SELECT employee_id, department_id, salary,
SUM(salary) OVER (PARTITION BY department_id) AS total_salary,
AVG(salary) OVER (PARTITION BY department_id) AS avg_salary
FROM employees;
Output:
| employee_id | department_id | salary | total_salary | avg_salary |
|---|---|---|---|---|
| 1 | 101 | 70000 | 130000 | 65000 |
| 3 | 101 | 60000 | 130000 | 65000 |
| 2 | 102 | 80000 | 80000 | 80000 |
Key Features of Window Functions
- Do not collapse rows – each row retains its identity.
- Can combine with
PARTITION BY– similar to GROUP BY but preserves all rows. - Supports ordering and frames – e.g., cumulative sums, moving averages.
Example: Running Total
SELECT employee_id, salary,
SUM(salary) OVER (ORDER BY salary ROWS BETWEEN UNBOUNDED PRECEDING AND CURRENT ROW) AS running_total
FROM employees;
Output:
| employee_id | salary | running_total |
|---|---|---|
| 3 | 60000 | 60000 |
| 1 | 70000 | 130000 |
| 2 | 80000 | 210000 |
Explanation:
- Calculates cumulative sum ordered by salary.
Database Support
| Function | PostgreSQL | MySQL | SQL Server | Oracle |
|---|---|---|---|---|
| ROW_NUMBER, RANK, DENSE_RANK | ✅ | ✅ | ✅ | ✅ |
| NTILE | ✅ | ✅ | ✅ | ✅ |
| LEAD / LAG | ✅ | ✅ (8.0+) | ✅ | ✅ |
| SUM/AVG as window | ✅ | ✅ (8.0+) | ✅ | ✅ |
| Frames (ROWS/RANGE) | ✅ | ✅ | ✅ | ✅ |
Use Cases
- Ranking – Top-N per category (
ROW_NUMBER,RANK) - Comparing rows – Previous/next values (
LAG,LEAD) - Cumulative calculations – Running totals, moving averages
- Percentile calculations – Using
NTILEorPERCENT_RANK - Aggregates without collapsing rows –
SUM,AVGas window functions
Key Takeaways
- Window functions allow row-level computations over a defined window of rows.

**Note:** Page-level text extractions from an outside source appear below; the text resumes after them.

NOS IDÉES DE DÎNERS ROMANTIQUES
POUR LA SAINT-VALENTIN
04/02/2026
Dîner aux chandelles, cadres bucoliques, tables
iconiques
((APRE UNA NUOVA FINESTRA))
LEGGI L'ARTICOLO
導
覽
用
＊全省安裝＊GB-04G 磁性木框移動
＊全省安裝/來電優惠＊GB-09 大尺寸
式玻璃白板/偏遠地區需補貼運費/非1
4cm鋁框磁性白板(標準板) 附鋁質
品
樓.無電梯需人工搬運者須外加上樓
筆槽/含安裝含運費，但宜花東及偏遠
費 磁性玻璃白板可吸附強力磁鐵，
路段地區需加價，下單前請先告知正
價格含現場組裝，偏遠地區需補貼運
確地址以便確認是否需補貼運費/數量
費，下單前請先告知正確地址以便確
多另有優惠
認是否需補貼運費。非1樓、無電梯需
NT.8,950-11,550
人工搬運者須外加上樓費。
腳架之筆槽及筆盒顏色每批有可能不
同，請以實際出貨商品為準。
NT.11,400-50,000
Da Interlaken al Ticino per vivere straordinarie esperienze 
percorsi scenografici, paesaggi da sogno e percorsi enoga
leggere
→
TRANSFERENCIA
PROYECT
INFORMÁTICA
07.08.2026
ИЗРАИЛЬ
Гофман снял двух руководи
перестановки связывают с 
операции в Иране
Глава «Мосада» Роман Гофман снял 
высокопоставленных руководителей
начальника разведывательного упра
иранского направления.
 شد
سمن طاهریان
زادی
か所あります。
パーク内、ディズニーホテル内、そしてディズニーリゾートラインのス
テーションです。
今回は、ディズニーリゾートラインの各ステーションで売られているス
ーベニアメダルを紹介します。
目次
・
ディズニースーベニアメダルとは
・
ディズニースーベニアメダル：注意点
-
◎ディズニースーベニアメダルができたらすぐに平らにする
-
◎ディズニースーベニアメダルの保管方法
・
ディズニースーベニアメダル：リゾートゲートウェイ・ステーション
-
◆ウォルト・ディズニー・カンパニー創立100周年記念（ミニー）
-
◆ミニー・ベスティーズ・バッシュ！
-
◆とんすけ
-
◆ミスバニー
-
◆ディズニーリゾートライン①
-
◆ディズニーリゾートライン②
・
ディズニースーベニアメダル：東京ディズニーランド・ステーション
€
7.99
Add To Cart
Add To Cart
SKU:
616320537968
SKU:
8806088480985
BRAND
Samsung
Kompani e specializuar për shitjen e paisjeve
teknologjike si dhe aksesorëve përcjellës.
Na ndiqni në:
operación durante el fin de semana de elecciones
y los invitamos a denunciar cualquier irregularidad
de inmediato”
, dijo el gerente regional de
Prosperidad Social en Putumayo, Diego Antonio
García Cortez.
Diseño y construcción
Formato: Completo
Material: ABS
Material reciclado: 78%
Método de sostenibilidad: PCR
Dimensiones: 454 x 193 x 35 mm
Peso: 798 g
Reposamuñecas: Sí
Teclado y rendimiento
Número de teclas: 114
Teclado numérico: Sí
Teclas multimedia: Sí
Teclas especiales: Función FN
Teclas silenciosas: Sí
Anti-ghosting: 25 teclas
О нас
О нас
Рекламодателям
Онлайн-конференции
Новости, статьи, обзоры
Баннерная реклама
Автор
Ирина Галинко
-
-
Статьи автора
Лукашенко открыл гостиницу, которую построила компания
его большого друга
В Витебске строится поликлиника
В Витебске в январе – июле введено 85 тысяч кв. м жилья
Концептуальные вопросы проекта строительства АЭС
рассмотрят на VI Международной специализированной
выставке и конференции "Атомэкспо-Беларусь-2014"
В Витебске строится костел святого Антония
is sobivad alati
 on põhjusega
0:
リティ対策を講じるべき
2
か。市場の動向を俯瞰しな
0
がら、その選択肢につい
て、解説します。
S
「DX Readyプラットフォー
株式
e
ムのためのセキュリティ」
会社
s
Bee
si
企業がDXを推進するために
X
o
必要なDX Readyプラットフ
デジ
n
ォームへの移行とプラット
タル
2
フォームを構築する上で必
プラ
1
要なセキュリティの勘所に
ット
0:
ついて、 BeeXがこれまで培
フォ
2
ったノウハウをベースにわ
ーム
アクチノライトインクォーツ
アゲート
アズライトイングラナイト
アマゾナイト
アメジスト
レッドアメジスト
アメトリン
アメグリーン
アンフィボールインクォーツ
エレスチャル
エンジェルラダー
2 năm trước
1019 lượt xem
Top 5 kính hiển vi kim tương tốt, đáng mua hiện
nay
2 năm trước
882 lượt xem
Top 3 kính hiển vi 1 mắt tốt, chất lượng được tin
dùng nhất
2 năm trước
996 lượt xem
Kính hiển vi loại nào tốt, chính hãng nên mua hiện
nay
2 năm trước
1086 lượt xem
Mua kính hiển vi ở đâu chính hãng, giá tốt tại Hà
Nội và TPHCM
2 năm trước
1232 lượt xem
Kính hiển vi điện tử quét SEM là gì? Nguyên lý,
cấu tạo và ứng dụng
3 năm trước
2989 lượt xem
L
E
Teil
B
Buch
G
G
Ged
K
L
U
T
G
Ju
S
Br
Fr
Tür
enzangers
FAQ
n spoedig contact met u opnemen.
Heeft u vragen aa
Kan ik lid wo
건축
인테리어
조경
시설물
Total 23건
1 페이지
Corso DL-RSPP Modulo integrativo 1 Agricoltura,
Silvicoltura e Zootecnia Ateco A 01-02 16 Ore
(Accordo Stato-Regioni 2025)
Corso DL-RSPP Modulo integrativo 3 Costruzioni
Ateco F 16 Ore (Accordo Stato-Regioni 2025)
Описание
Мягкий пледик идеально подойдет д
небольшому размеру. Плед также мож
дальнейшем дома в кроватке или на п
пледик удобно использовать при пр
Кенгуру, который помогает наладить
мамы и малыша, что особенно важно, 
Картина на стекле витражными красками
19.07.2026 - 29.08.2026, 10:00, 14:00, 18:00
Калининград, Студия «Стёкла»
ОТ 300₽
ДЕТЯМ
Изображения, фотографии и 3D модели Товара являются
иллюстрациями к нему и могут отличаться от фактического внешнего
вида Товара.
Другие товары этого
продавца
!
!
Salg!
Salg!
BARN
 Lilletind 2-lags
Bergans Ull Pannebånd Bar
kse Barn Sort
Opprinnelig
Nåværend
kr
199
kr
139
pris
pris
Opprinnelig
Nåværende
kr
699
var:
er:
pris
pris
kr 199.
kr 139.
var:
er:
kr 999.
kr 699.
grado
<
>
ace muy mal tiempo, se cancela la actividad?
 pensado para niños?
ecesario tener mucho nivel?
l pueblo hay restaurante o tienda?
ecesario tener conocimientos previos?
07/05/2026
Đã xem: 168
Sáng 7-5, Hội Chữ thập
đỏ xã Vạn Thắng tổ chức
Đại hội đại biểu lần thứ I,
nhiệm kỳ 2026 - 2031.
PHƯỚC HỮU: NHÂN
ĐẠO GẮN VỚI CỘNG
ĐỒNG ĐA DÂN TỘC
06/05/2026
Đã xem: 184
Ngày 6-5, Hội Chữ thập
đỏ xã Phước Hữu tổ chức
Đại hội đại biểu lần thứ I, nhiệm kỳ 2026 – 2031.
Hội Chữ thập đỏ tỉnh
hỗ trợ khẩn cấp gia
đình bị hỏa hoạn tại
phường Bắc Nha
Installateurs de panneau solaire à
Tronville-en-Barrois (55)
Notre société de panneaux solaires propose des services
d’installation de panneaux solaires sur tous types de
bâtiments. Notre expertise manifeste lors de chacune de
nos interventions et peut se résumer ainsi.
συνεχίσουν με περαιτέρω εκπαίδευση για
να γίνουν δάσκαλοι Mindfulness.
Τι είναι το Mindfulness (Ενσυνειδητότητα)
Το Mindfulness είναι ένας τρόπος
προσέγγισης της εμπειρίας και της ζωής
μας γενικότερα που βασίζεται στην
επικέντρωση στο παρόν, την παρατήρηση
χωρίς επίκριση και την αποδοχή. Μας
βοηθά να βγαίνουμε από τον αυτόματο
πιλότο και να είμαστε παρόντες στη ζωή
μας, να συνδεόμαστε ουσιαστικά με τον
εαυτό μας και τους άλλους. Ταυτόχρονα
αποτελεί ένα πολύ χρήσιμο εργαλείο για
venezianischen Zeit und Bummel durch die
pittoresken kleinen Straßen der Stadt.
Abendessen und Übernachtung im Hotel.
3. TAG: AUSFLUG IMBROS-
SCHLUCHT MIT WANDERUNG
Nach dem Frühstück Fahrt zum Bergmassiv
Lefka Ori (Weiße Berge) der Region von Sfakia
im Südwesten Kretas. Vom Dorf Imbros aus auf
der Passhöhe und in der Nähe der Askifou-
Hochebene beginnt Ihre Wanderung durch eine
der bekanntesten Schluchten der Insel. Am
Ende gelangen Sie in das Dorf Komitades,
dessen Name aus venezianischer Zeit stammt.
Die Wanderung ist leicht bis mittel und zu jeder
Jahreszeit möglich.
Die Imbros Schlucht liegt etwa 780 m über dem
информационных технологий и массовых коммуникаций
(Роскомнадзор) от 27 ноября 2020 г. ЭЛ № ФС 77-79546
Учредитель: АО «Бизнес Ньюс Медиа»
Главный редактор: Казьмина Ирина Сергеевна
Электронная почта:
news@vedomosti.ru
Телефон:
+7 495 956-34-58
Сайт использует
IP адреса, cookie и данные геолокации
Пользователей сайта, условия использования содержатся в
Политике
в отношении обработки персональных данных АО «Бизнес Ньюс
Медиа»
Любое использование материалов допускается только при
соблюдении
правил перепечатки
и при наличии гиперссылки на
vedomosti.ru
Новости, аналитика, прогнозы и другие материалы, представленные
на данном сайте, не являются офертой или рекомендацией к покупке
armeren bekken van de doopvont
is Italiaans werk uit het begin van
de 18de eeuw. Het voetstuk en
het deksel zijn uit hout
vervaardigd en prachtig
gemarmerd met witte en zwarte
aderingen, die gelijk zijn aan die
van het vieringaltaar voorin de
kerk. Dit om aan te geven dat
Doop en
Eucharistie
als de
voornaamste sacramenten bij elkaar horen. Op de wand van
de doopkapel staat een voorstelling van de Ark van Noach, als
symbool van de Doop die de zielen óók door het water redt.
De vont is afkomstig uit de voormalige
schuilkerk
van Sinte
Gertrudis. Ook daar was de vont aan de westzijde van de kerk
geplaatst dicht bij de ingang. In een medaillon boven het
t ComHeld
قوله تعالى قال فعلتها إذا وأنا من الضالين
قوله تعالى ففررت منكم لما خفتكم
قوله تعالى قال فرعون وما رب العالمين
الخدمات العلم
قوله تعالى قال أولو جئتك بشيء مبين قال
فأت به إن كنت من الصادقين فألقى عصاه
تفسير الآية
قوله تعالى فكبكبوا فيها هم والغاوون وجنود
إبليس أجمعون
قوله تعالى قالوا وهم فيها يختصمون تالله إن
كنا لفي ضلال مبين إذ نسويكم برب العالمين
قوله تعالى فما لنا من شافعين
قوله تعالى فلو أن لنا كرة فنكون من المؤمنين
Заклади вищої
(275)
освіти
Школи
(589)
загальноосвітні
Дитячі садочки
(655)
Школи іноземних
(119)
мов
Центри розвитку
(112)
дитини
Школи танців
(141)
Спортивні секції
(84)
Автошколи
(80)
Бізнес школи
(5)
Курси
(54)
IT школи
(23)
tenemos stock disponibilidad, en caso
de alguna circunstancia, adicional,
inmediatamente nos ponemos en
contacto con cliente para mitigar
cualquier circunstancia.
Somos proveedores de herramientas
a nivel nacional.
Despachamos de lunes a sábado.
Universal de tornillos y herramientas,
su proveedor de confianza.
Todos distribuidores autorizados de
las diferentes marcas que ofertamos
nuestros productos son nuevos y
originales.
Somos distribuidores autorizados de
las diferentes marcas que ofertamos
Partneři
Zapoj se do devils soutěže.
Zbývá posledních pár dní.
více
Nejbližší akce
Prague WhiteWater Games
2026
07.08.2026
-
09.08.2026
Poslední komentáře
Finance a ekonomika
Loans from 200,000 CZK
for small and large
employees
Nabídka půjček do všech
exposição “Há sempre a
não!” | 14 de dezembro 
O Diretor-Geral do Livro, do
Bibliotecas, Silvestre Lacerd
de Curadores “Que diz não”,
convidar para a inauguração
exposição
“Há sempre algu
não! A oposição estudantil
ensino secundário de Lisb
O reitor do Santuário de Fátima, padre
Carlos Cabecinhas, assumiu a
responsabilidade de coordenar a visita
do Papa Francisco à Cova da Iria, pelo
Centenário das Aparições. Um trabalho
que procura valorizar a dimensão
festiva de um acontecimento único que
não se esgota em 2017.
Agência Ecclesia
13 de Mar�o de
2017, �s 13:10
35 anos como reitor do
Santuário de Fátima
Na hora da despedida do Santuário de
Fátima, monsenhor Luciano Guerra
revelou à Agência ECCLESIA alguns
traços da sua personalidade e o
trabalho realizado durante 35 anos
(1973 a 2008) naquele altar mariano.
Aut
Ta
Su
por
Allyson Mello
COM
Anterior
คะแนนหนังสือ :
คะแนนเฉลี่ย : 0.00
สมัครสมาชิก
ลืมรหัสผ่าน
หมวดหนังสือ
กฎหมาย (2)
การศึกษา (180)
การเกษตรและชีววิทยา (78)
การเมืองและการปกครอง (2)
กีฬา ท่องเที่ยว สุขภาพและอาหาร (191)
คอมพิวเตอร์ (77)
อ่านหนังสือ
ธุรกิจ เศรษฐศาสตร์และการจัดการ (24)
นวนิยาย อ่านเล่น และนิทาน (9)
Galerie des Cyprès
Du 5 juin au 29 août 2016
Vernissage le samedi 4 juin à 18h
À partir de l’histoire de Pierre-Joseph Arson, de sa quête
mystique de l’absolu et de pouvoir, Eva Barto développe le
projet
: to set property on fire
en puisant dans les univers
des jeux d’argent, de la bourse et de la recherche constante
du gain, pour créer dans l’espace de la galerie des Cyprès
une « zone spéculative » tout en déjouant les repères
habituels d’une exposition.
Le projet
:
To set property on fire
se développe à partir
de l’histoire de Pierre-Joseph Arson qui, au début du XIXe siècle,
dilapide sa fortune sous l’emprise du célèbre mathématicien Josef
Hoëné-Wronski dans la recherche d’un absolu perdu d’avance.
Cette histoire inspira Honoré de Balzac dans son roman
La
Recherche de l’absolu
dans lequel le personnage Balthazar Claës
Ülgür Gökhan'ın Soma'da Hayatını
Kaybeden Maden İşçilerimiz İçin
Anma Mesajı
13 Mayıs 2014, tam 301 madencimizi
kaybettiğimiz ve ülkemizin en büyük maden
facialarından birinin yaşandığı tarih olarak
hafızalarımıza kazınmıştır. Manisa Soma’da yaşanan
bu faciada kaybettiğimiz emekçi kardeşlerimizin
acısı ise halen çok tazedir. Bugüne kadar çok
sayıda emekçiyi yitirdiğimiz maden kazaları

- They are more powerful than traditional aggregates for ranking, running totals, and comparisons.
- Unlike GROUP BY, no rows are lost, making them ideal for detailed analytics.
- Modern databases optimize window functions efficiently; partitioning and ordering are key to performance.